**WORK ORDER**
Work out how many lines of the records hold the string "down", and reply with that number alone.
Start of DATA SUPPLIED
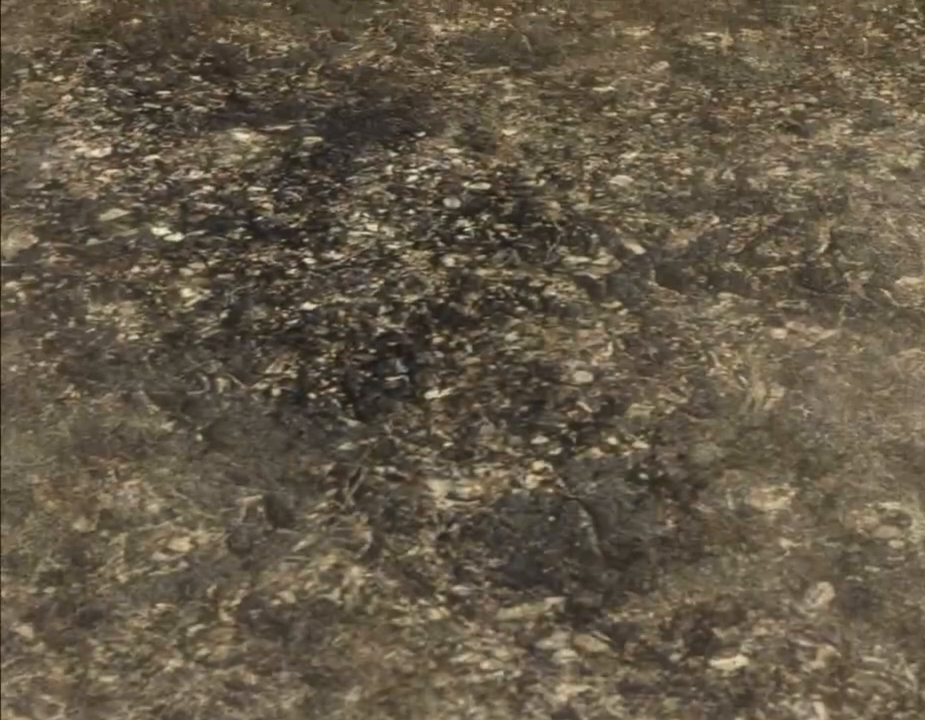
{"buttons": [], "left_stick": "center", "right_stick": "center", "events": [[333, "X", "down"], [433, "X", "up"]]}
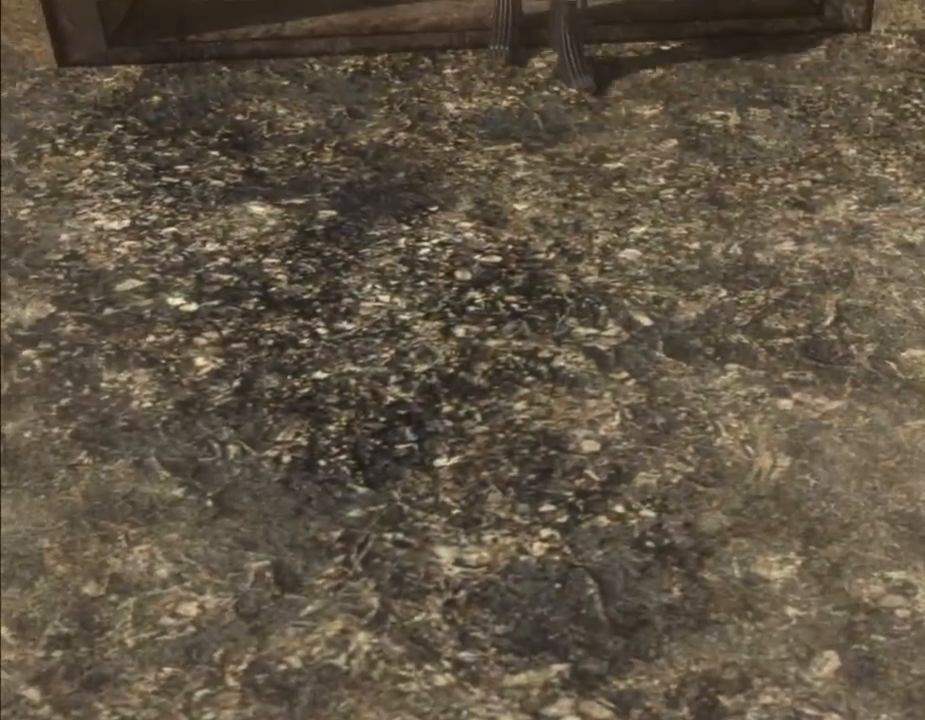
{"buttons": ["X"], "left_stick": "center", "right_stick": "center", "events": [[467, "X", "down"]]}
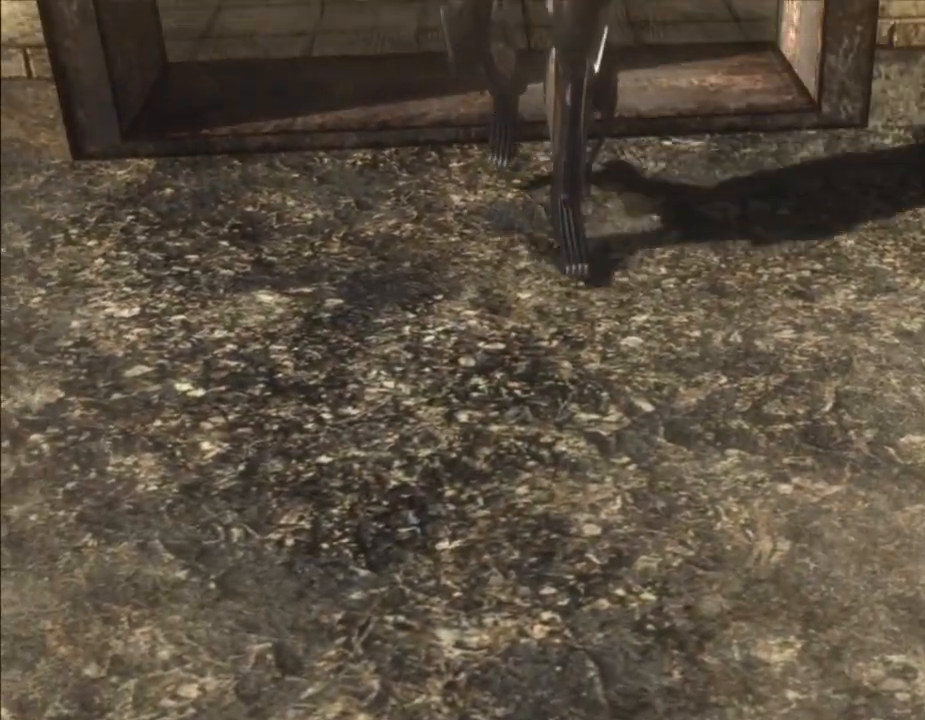
{"buttons": [], "left_stick": "center", "right_stick": "center", "events": [[33, "SELECT", "down"], [100, "SELECT", "up"], [100, "X", "up"]]}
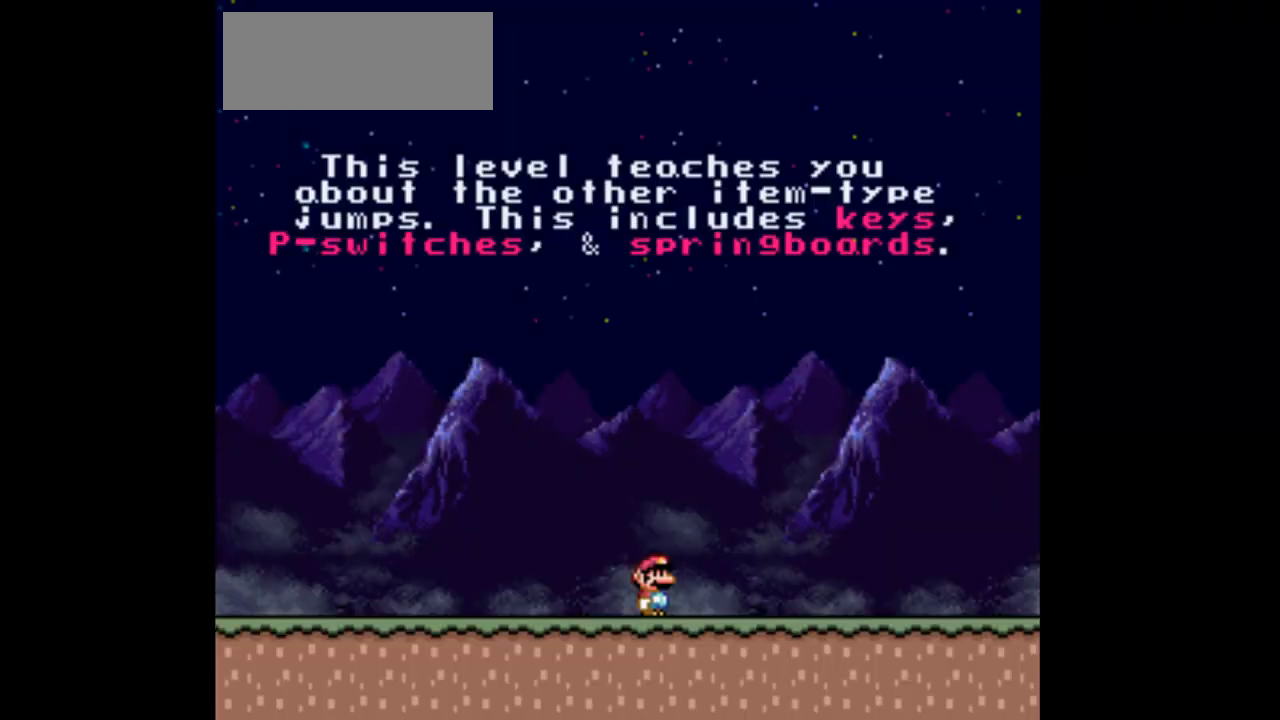
Gameplay with a controller (Nintendo layout); each line is a JSON object with the inputs held at the frame after it. "events" lists button and stick changes between this image and that frame as [ms after this image, input, new state], when the widget could be followed in between. Not read: L3 R3.
{"buttons": [], "events": []}
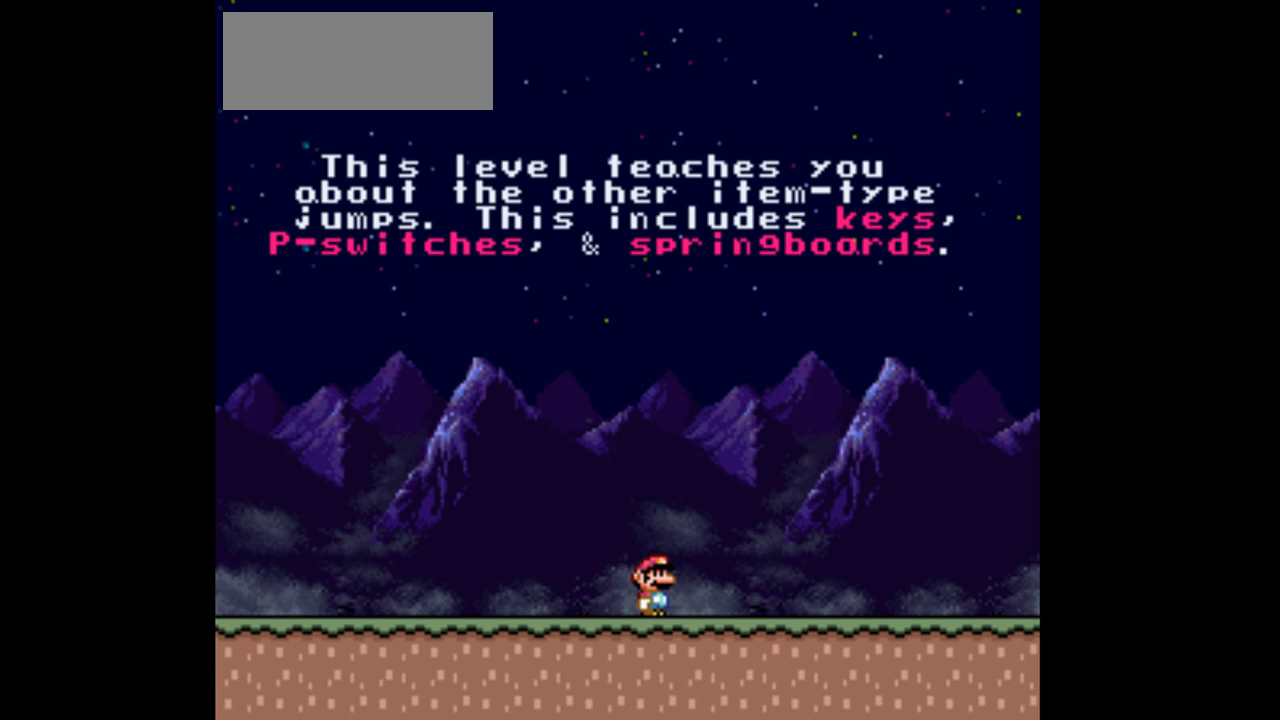
{"buttons": ["Y", "DPAD_LEFT"], "events": [[333, "DPAD_LEFT", "down"], [500, "Y", "down"]]}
End of DATA SUPPLIED
**RESPONSE FOR THIS EXERCISE**
4